One where I'm a fully functioning adult. Responsible, conscientious and perfectly capable of not breaking a sweat when a moderately grimy 3-year-old wants me to come and see the "cake" she made me (ingredients: mud, sticks and my freshly laundered bed sheets). I smile and nod efficiently and always know where every toy/shirt/car keys/crayon has ended up. The world sees me as such a good mom and general human being, and I kind of dig myself then too!
And then there's the other me, where I am walking around,  screwing up, jumping at small noises. Yelling when I could have been gentler and crying louder than my preschooler. Both hoping and fearing that any minute someone would tell me "Sorry ma'am, there's been a mistake. You are clearly incapable of ADULTING. Return your adult card and we'll see you next year!".

There's nothing worse than criticism, especially if it comes from a deep, dark place inside of you. That cold, cruel voice. Constantly telling you to stop slouching and Ohmygoodness, you've really gained some extra poundage around your tummy haven't you? That second alter ego is a real bitch. Unfortunately, she's me so I have to live with her and her hissing rebukes. She makes me second guess myself and I hate her for it.

So do you tell your inner self to shut up? I've tried so hard, and that doesn't work. I've read self help books and self esteem books and even a couple of "self-introspection" books and none of those pages had an answer either. The best I gleaned from them was to ignore that voice or try to drown it out with success and joy.

With a lot of work, I've come to a peaceable solution. I've learned to coexist with my inner voice. I don't squash the negativity and I don't suppress the undesirable comments. Instead, I let that voice say whatever it wants and let those words wash over me. "You think I'm too fat? Ok... good to know. I'm not a good enough mother, you say? Interesting, but not soul-crushing."

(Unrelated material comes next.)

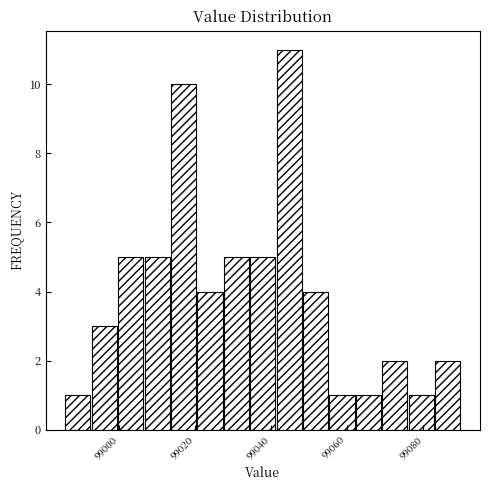

Read against the x-axis, roughly where is the centre of the tallest bar?

99044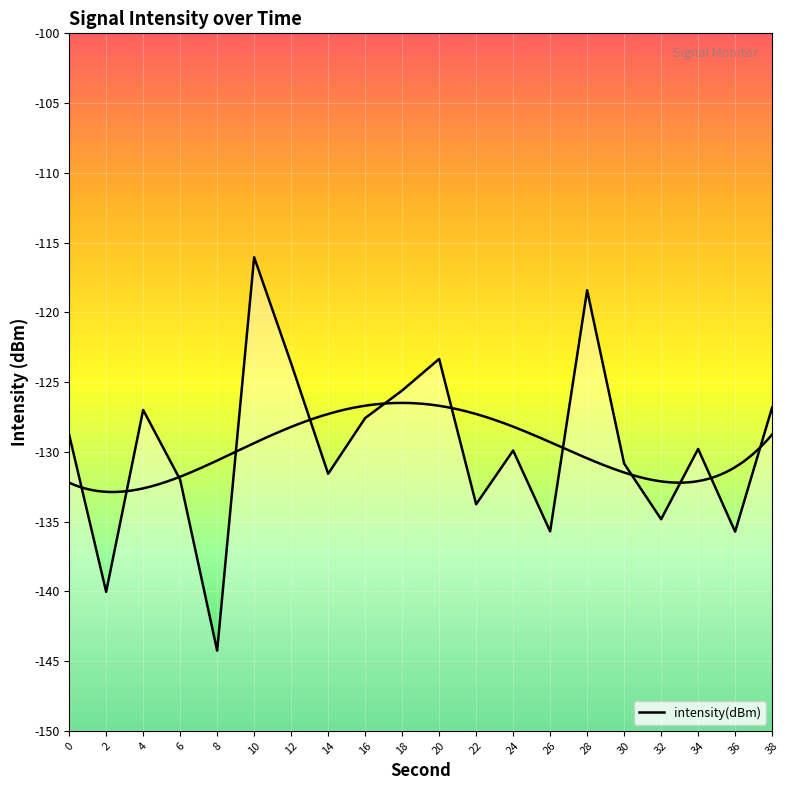

What is the difference between the values at 0 and 4?

1.8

My perfect day is not when everything goes my way. It's not when I love the number I see on my weighing scale or when I write the most sublime short story.

It's when I breathe deeply and come to that sweet spot where I'm happy, even though I'm having an otherwise shitastic day. No tantrums and no whining repress those blooming buds of joy in my heart. I am even-keeled and confident, able to laugh at mistakes or having a cleansing cry about them. I'm able to yell at my kids without feeling like the worst parent ever because I know that in a minute, I will calm down and talk to them with more respect. I can quibble with my husband or eat an extra helping of cake, because, hey - there's no problem some candles and lingerie will not fix.

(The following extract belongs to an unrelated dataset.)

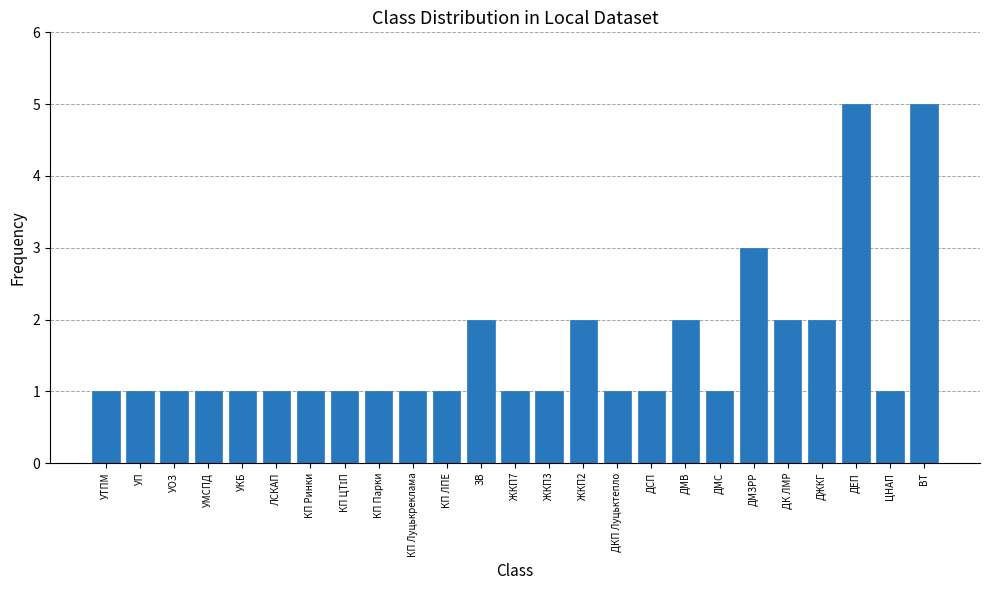

Does the chart contain stacked bars?

No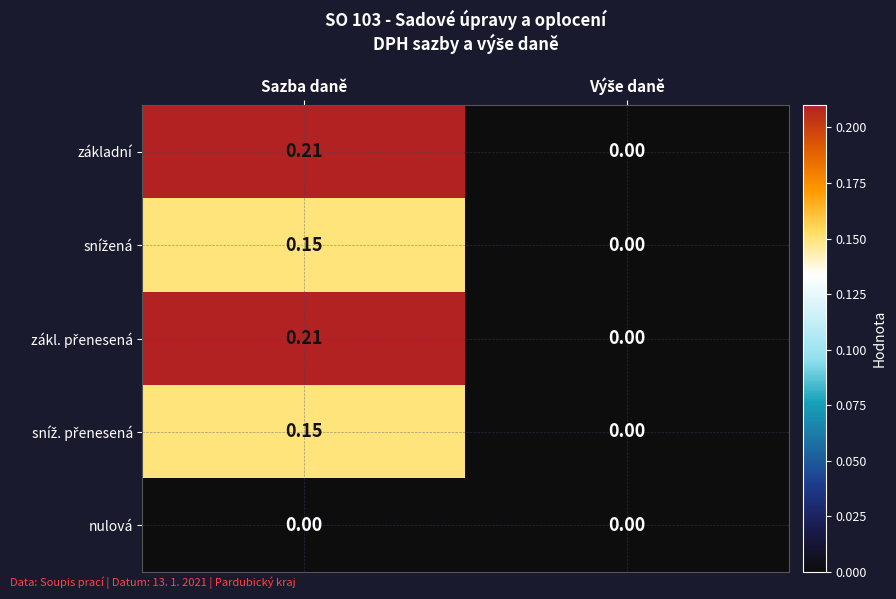

Which category has the highest value across all series?

Sazba daně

As I grow older, I am starting to love myself more. Accepting myself as I am is easier and frankly less work. I don't fight to fit societal/parental/Desi norms and it is honestly such a relief.


Yesterday was particularly hairy - I had not one, but 2 kids meltdown about trivial stuff and my husband had to be away on emergency call the whole day. The score at the end of the day wasn't perfect. I had lost my temper and issued consequences no less than 3 times and at least one child decided to go to bed without finishing their entire dinner. But yesterday, I also doled out more kisses and hugs than usual. We learned some useful life lessons and made some lovely memories. All in all, a win, no matter what the scorecard says.


I sometimes feel I'm living 2 lives. Two personalities. But now they co-inhabit, careful not to overstep their boundaries and throw me off kilter. I need both of them. One makes me flawless and successful while the other makes me flawed and human. There's no knowing which version of me will wake up stronger than the other on a particular morning. And honestly, it doesn't matter. Because there's always tomorrow.